Written by Naoki Yasuda (Kavli IPMU)
The galaxies PFS will observe are more than 8 billion light years away and their brightness is less than one to a 10 million of the stars visible to naked eyes. To measure the properties of these faint galaxies accurately, we have to develop data analysis software which can deal with various kinds of noises included in the acquired data.
From 20th to 22nd September 2017, researchers who will develop 2D data reduction pipeline have gathered at Princeton University, New Jersey, USA. Researchers coming from Princeton University, National Astronomical Observatory of Japan, and Kavli IPMU have discussed the
items to develop and roles of each person. Here “2D” data reduction means the processing to extract 1 dimensional spectra from the 2 dimensional images of detectors which record the output of 2394 fibers. After it, “1D” data reduction will follow to measure redshifts of galaxies and intensity of emission/absorption lines etc..
Within PFS, the light from each object will be directed to spectrograph through different fibers and the spectra will be recorded side by side on the detectors. The separation of the adjacent spectra is a bit small to maximize the number of objects to be observed and the spectra will overlap with each other. These spectra should be optimally separated. The characteristics of the fibers are slightly different and these effect also should be taken into account. Needless to say, both wavelength and flux should be calibrated precisely.
(Spectra taken at the laboratory. Since one 2D image has about 600 spectra, their separation is a bit small.)

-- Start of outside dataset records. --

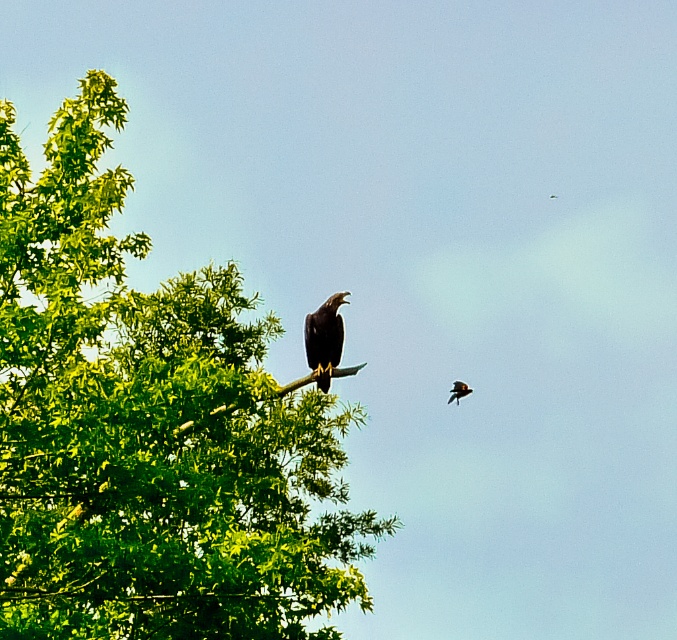
You are standing in the outdoor scene and want to take a photo of the green leafy tree at left. If your camera has a maximum focus range of 8 meters, will you be able to focus on the tree?

The green leafy tree at left is 8.65 meters away from the viewer. Since the camera can only focus up to 8 meters, it cannot focus on the tree.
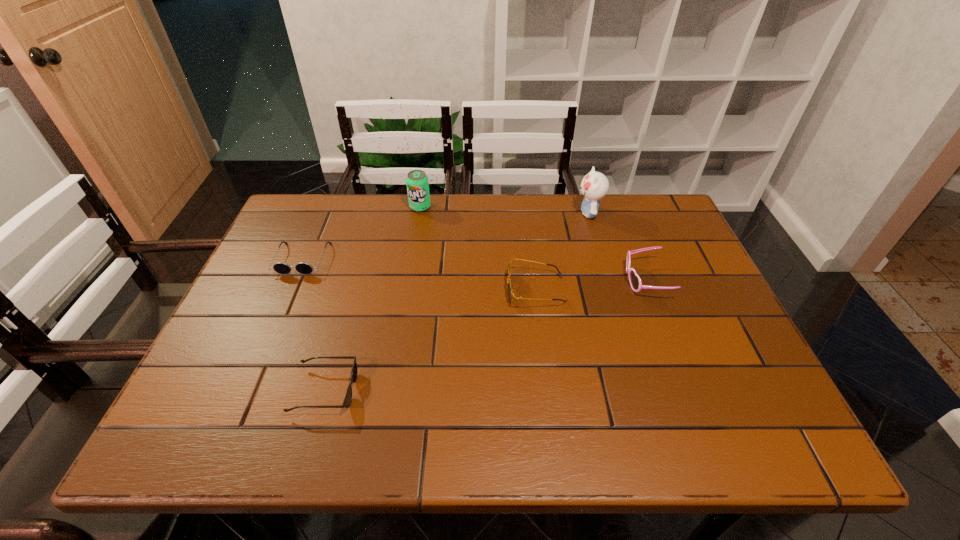
In the image, there is a desktop. Identify the location of vacant space at the near right corner. Image resolution: width=960 pixels, height=540 pixels. (714, 442).

The image size is (960, 540). Find the location of `free area in between the leftmost sunglasses and the tallest object`. free area in between the leftmost sunglasses and the tallest object is located at coordinates (445, 236).

This screenshot has height=540, width=960. Identify the location of vacant area that lies between the second tallest object and the third sunglasses from left to right. (478, 248).

Find the location of a particular element. This screenshot has width=960, height=540. free space between the rightmost sunglasses and the fifth shortest object is located at coordinates (533, 244).

Locate an element on the screen. The height and width of the screenshot is (540, 960). vacant space that is in between the fourth object from left to right and the third sunglasses from right to left is located at coordinates point(430,340).

Locate an element on the screen. This screenshot has height=540, width=960. vacant point located between the rightmost object and the fifth object from right to left is located at coordinates (485, 335).

The image size is (960, 540). In order to click on vacant space in between the tallest object and the fifth shortest object in this screenshot , I will do `click(504, 210)`.

At what (x,y) coordinates should I click in order to perform the action: click on vacant point located between the leftmost sunglasses and the pop soda. Please return your answer as a coordinate pair (x, y). This screenshot has width=960, height=540. Looking at the image, I should click on (362, 233).

The height and width of the screenshot is (540, 960). I want to click on free space that is in between the rightmost sunglasses and the third object from left to right, so click(x=533, y=244).

The width and height of the screenshot is (960, 540). In order to click on free space that is in between the fifth object from right to left and the kitten in this screenshot , I will do (457, 302).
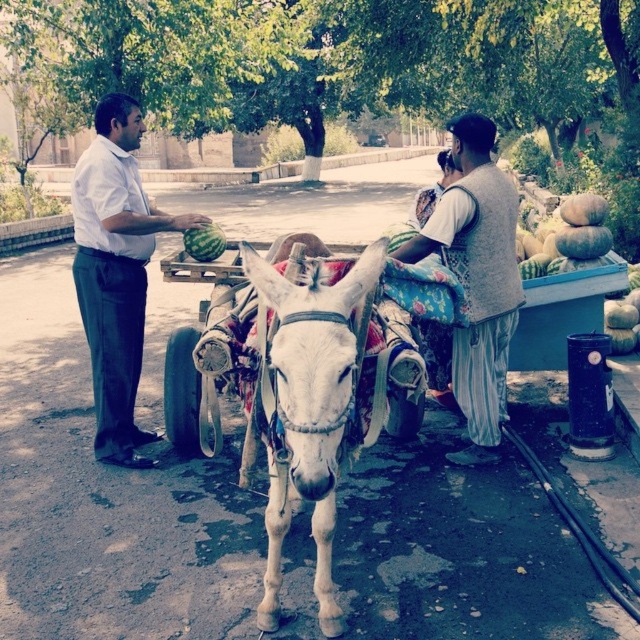
Is white shirt at left shorter than green matte watermelon at center?

No, white shirt at left is not shorter than green matte watermelon at center.

Can you confirm if white shirt at left is positioned to the right of green matte watermelon at center?

In fact, white shirt at left is to the left of green matte watermelon at center.

Does point (131, 362) come closer to viewer compared to point (186, 241)?

That is True.

Where is `white shirt at left`? The height and width of the screenshot is (640, 640). white shirt at left is located at coordinates (115, 272).

How far apart are white shirt at left and white leather wagon at center?

2.78 meters

Which is behind, point (172, 221) or point (541, 292)?

Positioned behind is point (541, 292).

Between point (115, 304) and point (563, 369), which one is positioned behind?

Positioned behind is point (563, 369).

Locate an element on the screen. The width and height of the screenshot is (640, 640). white shirt at left is located at coordinates (115, 272).

Is white leather wagon at center thinner than green textured pumpkins at right?

In fact, white leather wagon at center might be wider than green textured pumpkins at right.

Find the location of a particular element. The image size is (640, 640). white leather wagon at center is located at coordinates (561, 312).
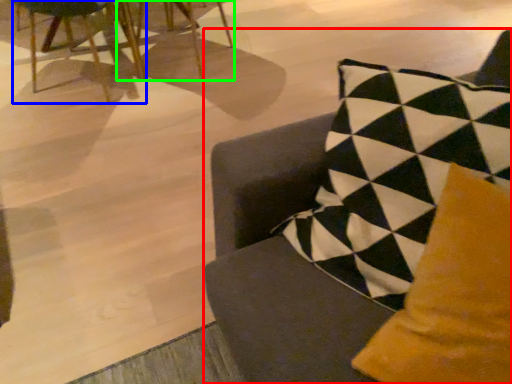
Question: Based on their relative distances, which object is farther from chair (highlighted by a red box)? Choose from chair (highlighted by a blue box) and chair (highlighted by a green box).

Choices:
 (A) chair
 (B) chair

Answer: (B)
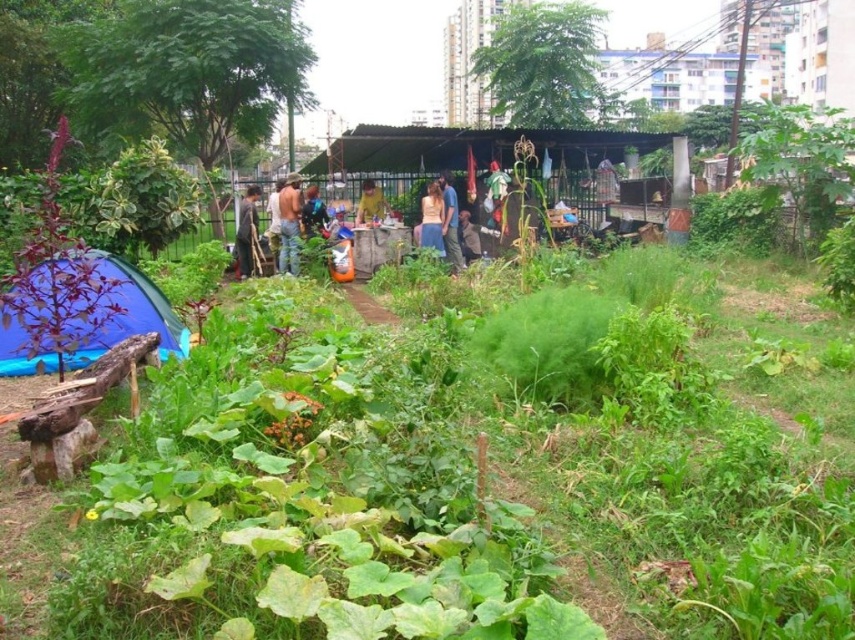
Question: Which of these objects is positioned closest to the blue fabric at center?

Choices:
 (A) denim jacket at center
 (B) brown fabric shirt at center

Answer: (A)

Question: Is brown leather jacket at center closer to camera compared to denim jacket at center?

Choices:
 (A) yes
 (B) no

Answer: (A)

Question: Is brown denim pants at center thinner than yellow shirt at center?

Choices:
 (A) no
 (B) yes

Answer: (B)

Question: Which point is closer to the camera?

Choices:
 (A) (276, 243)
 (B) (313, 227)
 (C) (281, 225)
 (D) (467, 225)

Answer: (C)

Question: Which point is closer to the camera?

Choices:
 (A) light brown fabric shirt at center
 (B) brown leather jacket at center

Answer: (A)

Question: Does brown leather jacket at center lie in front of light brown fabric shirt at center?

Choices:
 (A) no
 (B) yes

Answer: (A)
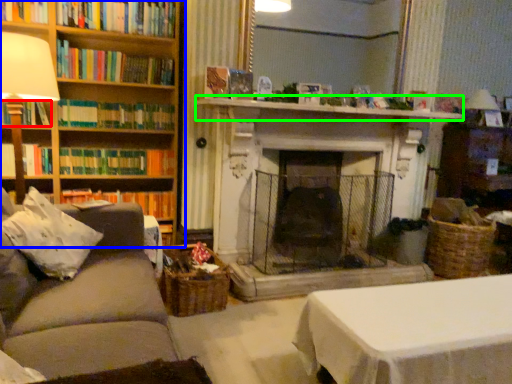
Question: Which object is the closest to the book (highlighted by a red box)? Choose among these: bookcase (highlighted by a blue box) or mantle (highlighted by a green box).

Choices:
 (A) bookcase
 (B) mantle

Answer: (A)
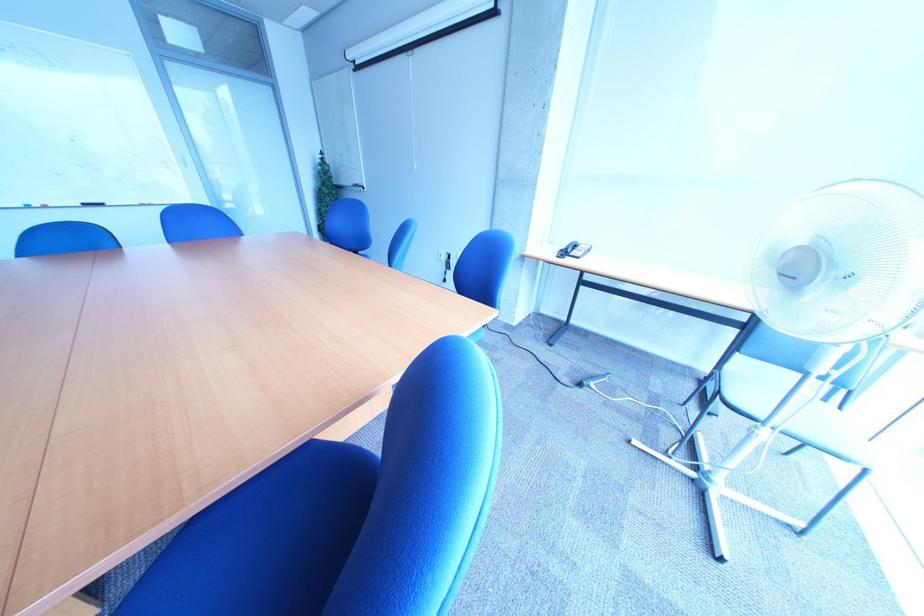
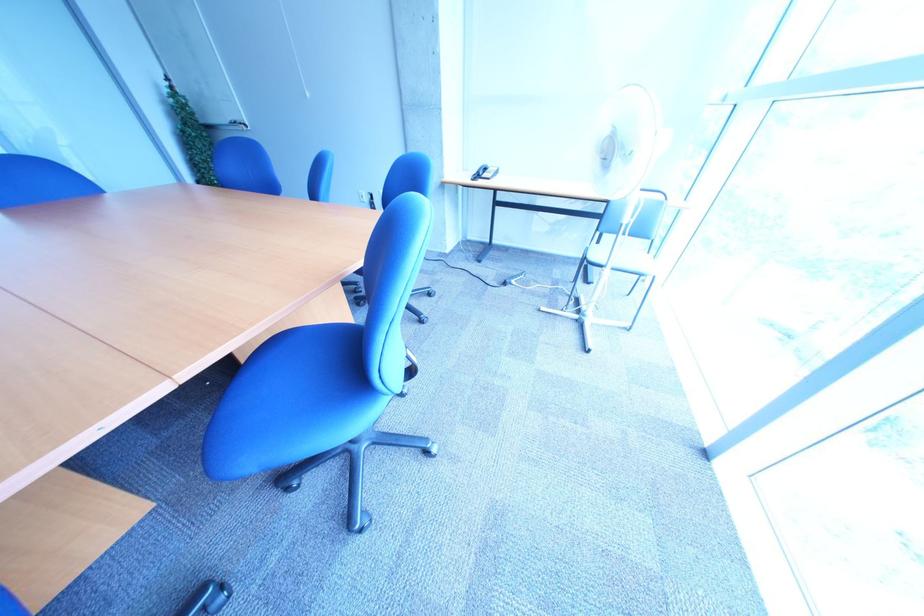
Question: The camera is either moving clockwise (left) or counter-clockwise (right) around the object. The first image is from the beginning of the video and the second image is from the end. Is the camera moving left or right when shooting the video?

Choices:
 (A) Left
 (B) Right

Answer: (A)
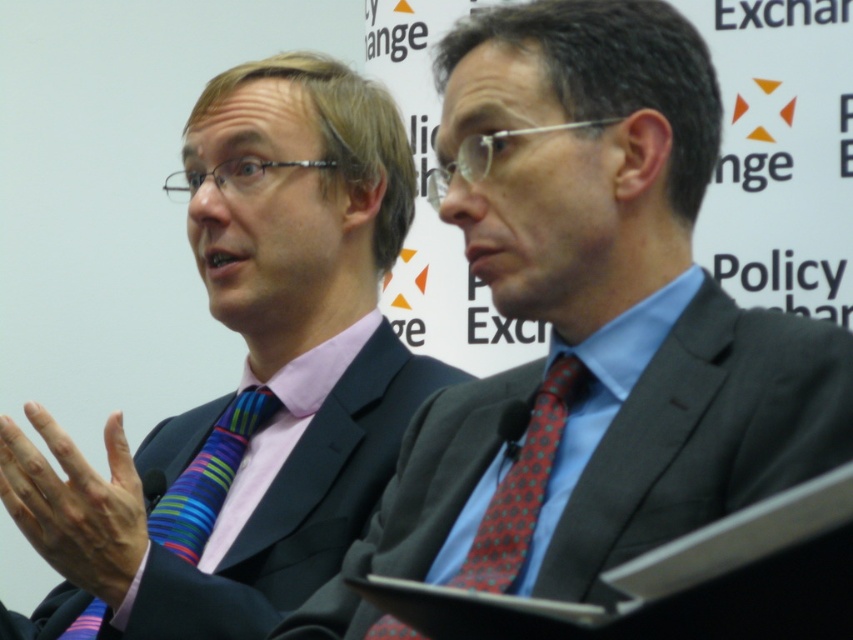
Question: Which object appears closest to the camera in this image?

Choices:
 (A) matte black suit at left
 (B) red dotted tie at center

Answer: (B)

Question: Is matte black suit at center below red dotted tie at center?

Choices:
 (A) yes
 (B) no

Answer: (B)

Question: Which point is closer to the camera?

Choices:
 (A) (97, 545)
 (B) (581, 387)
 (C) (467, 74)

Answer: (A)

Question: Does matte black suit at center have a greater width compared to red dotted tie at center?

Choices:
 (A) yes
 (B) no

Answer: (A)

Question: Considering the relative positions of matte black suit at center and red dotted tie at center in the image provided, where is matte black suit at center located with respect to red dotted tie at center?

Choices:
 (A) right
 (B) left

Answer: (A)

Question: Which object is positioned closest to the striped silk tie at left?

Choices:
 (A) matte black suit at left
 (B) red dotted tie at center
 (C) matte black suit at center

Answer: (A)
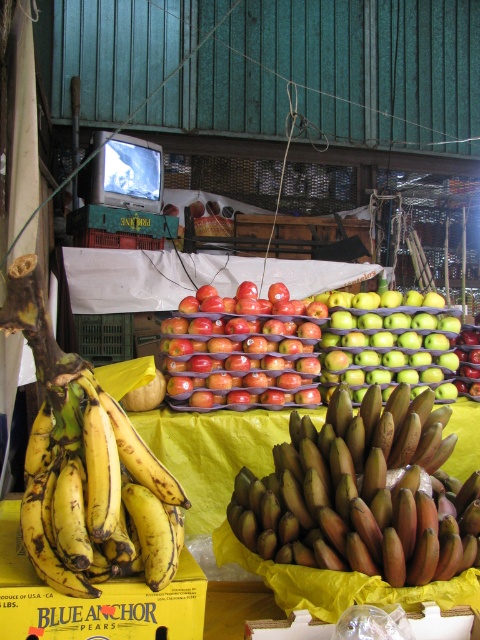
You are a customer at the fruit stall and want to buy bananas. You notice two types of bananas here. The brown rough bananas at center and the yellow matte bananas at lower left. Which type is positioned lower in the display?

The brown rough bananas at center is positioned lower than the yellow matte bananas at lower left.

You are standing at the entrance of the fruit stall and want to locate the brown rough bananas at center. According to the stall layout, where should you look relative to the entrance?

The brown rough bananas at center are located at coordinates point (352,492), which is towards the lower right side of the stall from the entrance.

You are standing at the entrance of the fruit stall and want to locate the brown rough bananas at center. According to the stall layout, where would you find them in terms of their position relative to the entrance?

The brown rough bananas at center are located at the coordinates 0.769 on the x axis and 0.735 on the y axis relative to the entrance, which places them towards the right and slightly forward from the entrance.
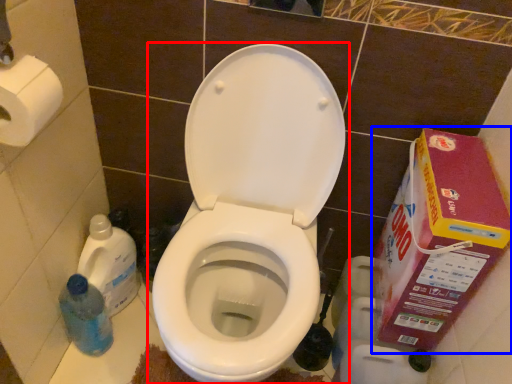
Question: Among these objects, which one is farthest to the camera, toilet (highlighted by a red box) or cardboard box (highlighted by a blue box)?

Choices:
 (A) toilet
 (B) cardboard box

Answer: (B)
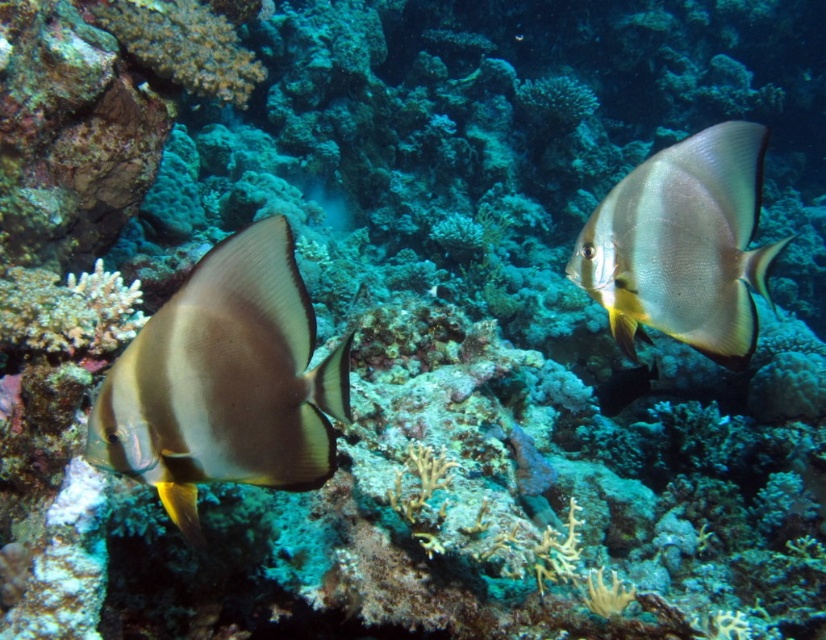
Question: Which point is farther to the camera?

Choices:
 (A) silvery matte batfish at upper right
 (B) matte silver fish at left

Answer: (A)

Question: Is matte silver fish at left positioned before silvery matte batfish at upper right?

Choices:
 (A) no
 (B) yes

Answer: (B)

Question: Which object appears closest to the camera in this image?

Choices:
 (A) silvery matte batfish at upper right
 (B) matte silver fish at left

Answer: (B)

Question: Among these points, which one is farthest from the camera?

Choices:
 (A) (307, 340)
 (B) (629, 241)

Answer: (B)

Question: Does matte silver fish at left lie behind silvery matte batfish at upper right?

Choices:
 (A) no
 (B) yes

Answer: (A)

Question: Is matte silver fish at left below silvery matte batfish at upper right?

Choices:
 (A) no
 (B) yes

Answer: (B)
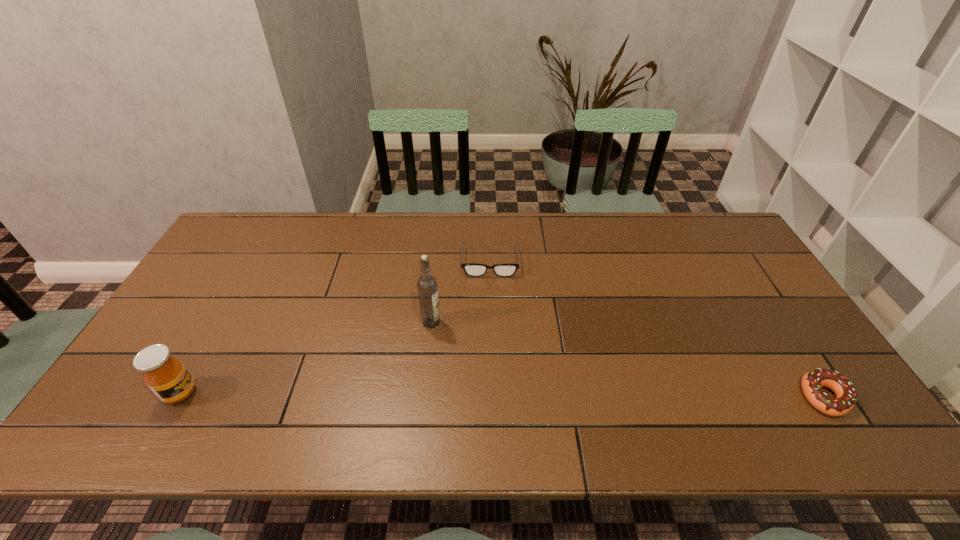
Identify the location of vacant space located 0.140m on the label of the tallest object. (472, 357).

The width and height of the screenshot is (960, 540). I want to click on free space located on the label of the tallest object, so click(x=462, y=348).

I want to click on free space located on the front-facing side of the third object from left to right, so click(x=491, y=338).

This screenshot has width=960, height=540. I want to click on free space located on the front-facing side of the third object from left to right, so click(491, 316).

Find the location of a particular element. This screenshot has height=540, width=960. free space located 0.230m on the front-facing side of the third object from left to right is located at coordinates (491, 335).

Locate an element on the screen. The height and width of the screenshot is (540, 960). object at the far edge is located at coordinates (471, 269).

Image resolution: width=960 pixels, height=540 pixels. I want to click on honey located at the near edge, so click(x=167, y=377).

At what (x,y) coordinates should I click in order to perform the action: click on doughnut located at the near edge. Please return your answer as a coordinate pair (x, y). Looking at the image, I should click on (812, 382).

I want to click on object that is at the left edge, so click(x=167, y=377).

Image resolution: width=960 pixels, height=540 pixels. Identify the location of object that is at the right edge. (812, 382).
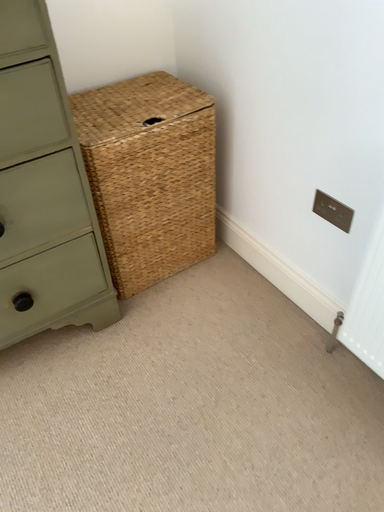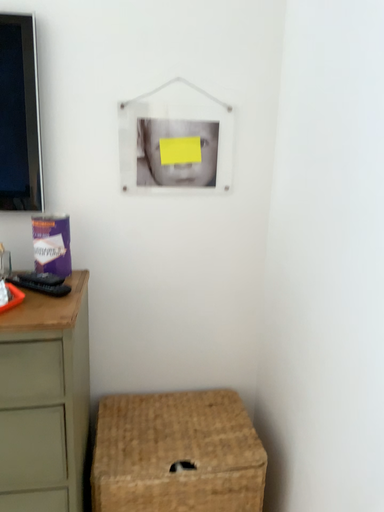
Question: Which way did the camera rotate in the video?

Choices:
 (A) rotated right
 (B) rotated left

Answer: (B)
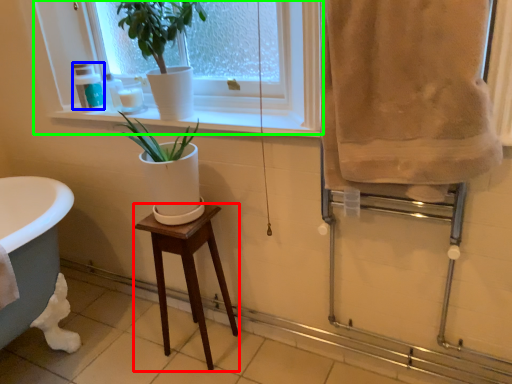
Question: Estimate the real-world distances between objects in this image. Which object is farther from stool (highlighted by a red box), toiletry (highlighted by a blue box) or window (highlighted by a green box)?

Choices:
 (A) toiletry
 (B) window

Answer: (A)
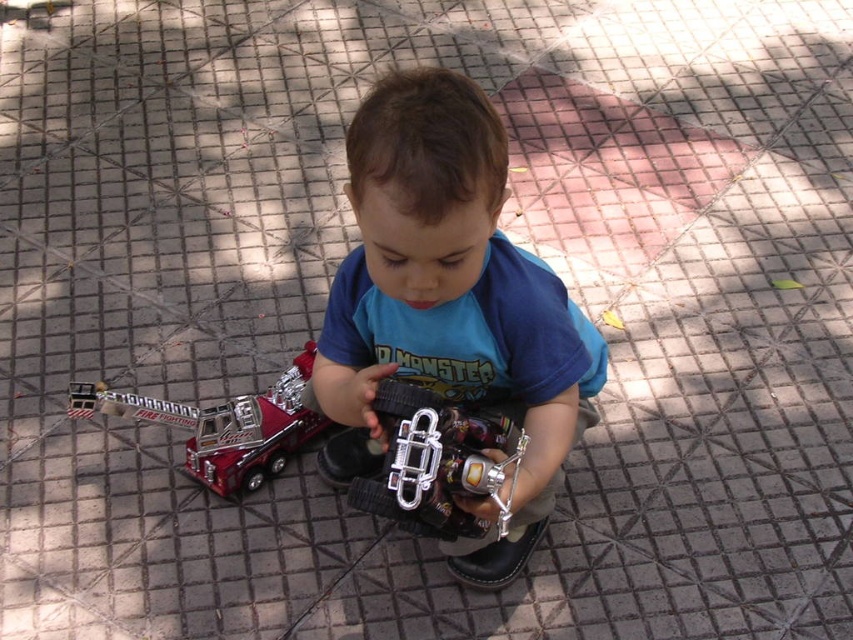
Question: Which of the following is the closest to the observer?

Choices:
 (A) (73, 408)
 (B) (463, 339)

Answer: (B)

Question: Where is blue cotton shirt at center located in relation to metallic red fire truck at lower left in the image?

Choices:
 (A) right
 (B) left

Answer: (A)

Question: Is blue cotton shirt at center closer to the viewer compared to metallic red fire truck at lower left?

In addition to these, the sky is 1000 times brighter than the objects we are planning to observe, even at the summit of Mt. Mauna Kea where Subaru telescope is placed (~4200 m high). This is caused by the OH air-glow. The emission lines by OH molecule is though to be observed at the specific wavelengths, so we have to remove the sky OH emission lines cleanly from the observed spectra.
In the meeting, we have listed up and confirmed these challenges we will face and decided to start development using simulated images assuming the observational conditions. We will prepare for the real observing data which will be delivered in 2019 at the engineering run.